US 11,756,291 B2
Scene and user-input context aided visual search
Adam Turkelson, Washington, DC (US); Kyle Martin, Washington, DC (US); and Sethu Hareesh Kolluru, Washington, DC (US)
Assigned to Slyce Acquisition Inc., Philadelphia, PA (US)
Filed by Slyce Acquisition Inc., Washington, DC (US)
Filed on Aug. 17, 2020, as Appl. No. 16/995,531.
Application 16/995,531 is a continuation in part of application No. 16/719,697, filed on Dec. 18, 2019, abandoned.
Application 16/719,697 is a continuation in part of application No. 16/719,710, filed on Dec. 18, 2019, granted, now 10,755,128.
Application 16/719,710 is a continuation in part of application No. 16/719,716, filed on Dec. 18, 2019, granted, now 10,977,520.
Claims priority of provisional application 62/781,422, filed on Dec. 18, 2018.
Claims priority of provisional application 62/781,446, filed on Dec. 18, 2018.
Claims priority of provisional application 62/781,414, filed on Dec. 18, 2018.
Claims priority of provisional application 62/781,432, filed on Dec. 18, 2018.
Prior Publication US 2021/0004589 A1, Jan. 7, 2021
Int. Cl.
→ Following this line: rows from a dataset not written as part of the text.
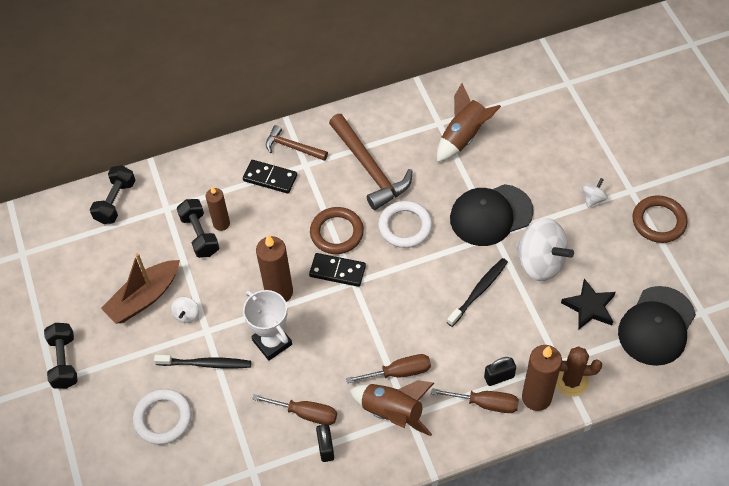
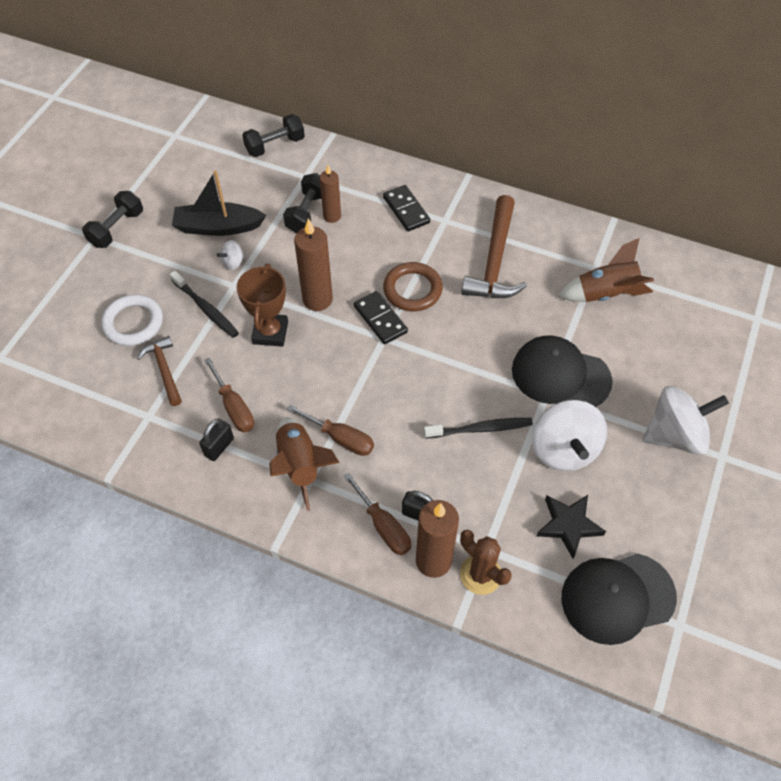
camera: 40 degrees right, 0 degrees up
(144, 298) = (218, 227): brown boat -> black boat
(272, 342) = (270, 332): white trophy -> brown trophy
(292, 147) = (449, 200): brown hammer -> brown hammer (164, 370)
(405, 226) = (474, 327): white ring -> none
(593, 199) = (675, 435): white spinning top -> white spinning top, size x2.23
(658, 221) = (722, 506): brown ring -> none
G06K 9/00 (2022.01); G06V 10/82 (2022.01); G06T 5/00 (2006.01); G06V 30/19 (2022.01); G06V 10/80 (2022.01); G06F 3/01 (2006.01); G06F 3/041 (2006.01)
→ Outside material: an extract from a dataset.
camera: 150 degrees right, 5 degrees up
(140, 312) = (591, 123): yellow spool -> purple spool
CPC G06V 10/82 (2022.01) [G06T 5/00 (2013.01); G06V 10/809 (2022.01); G06V 30/19173 (2022.01); G06F 3/013 (2013.01); G06F 3/017 (2013.01); G06F 3/041 (2013.01)] 20 Claims
OG exemplary drawing
 
1. A tangible, non-transitory, computer-readable medium storing computer program instructions that when executed by one or more processors effectuate operations comprising:
obtaining, with a computer system, a first training set to train a computer vision model, the first training set comprising images depicting objects and labels corresponding to object identifiers and indicating which object is depicted in respective labeled images;
training, with the computer system, the computer vision model to detect the objects in other images based on the first training set, wherein training the computer vision model comprises:
encoding depictions of objects in the first training set as vectors in a vector space of lower dimensionality than at least some images in the first training set, and
designating, based on the vectors, locations in the vector space as corresponding to object identifiers;
obtaining a first vector encoding a first depiction of a first object in a first query image;
determining similarity between the first depiction of the first object in the first query image and another object in an image of the first training set based on a first distance between the first vector and a second vector associated with the another object in the image of the first training set,
designating as a first object identifier associated with the first object in the first query image, an object identifier associated by the trained computer vision model with the another object in the image of the first training set;
determining, with the computer system, based on the first distance between the first location of the first vector in the vector space and the second location of the second vector in the vector space, to add the first image or data based on the first image to a second training set, wherein:
the second training set comprises both at least some of the images from the first training set and the first image,
the first image is absent from the first training set, and
the first image is labeled as depicting the first object in the second training set; and
training, with the computer system, the computer vision model with the second training set.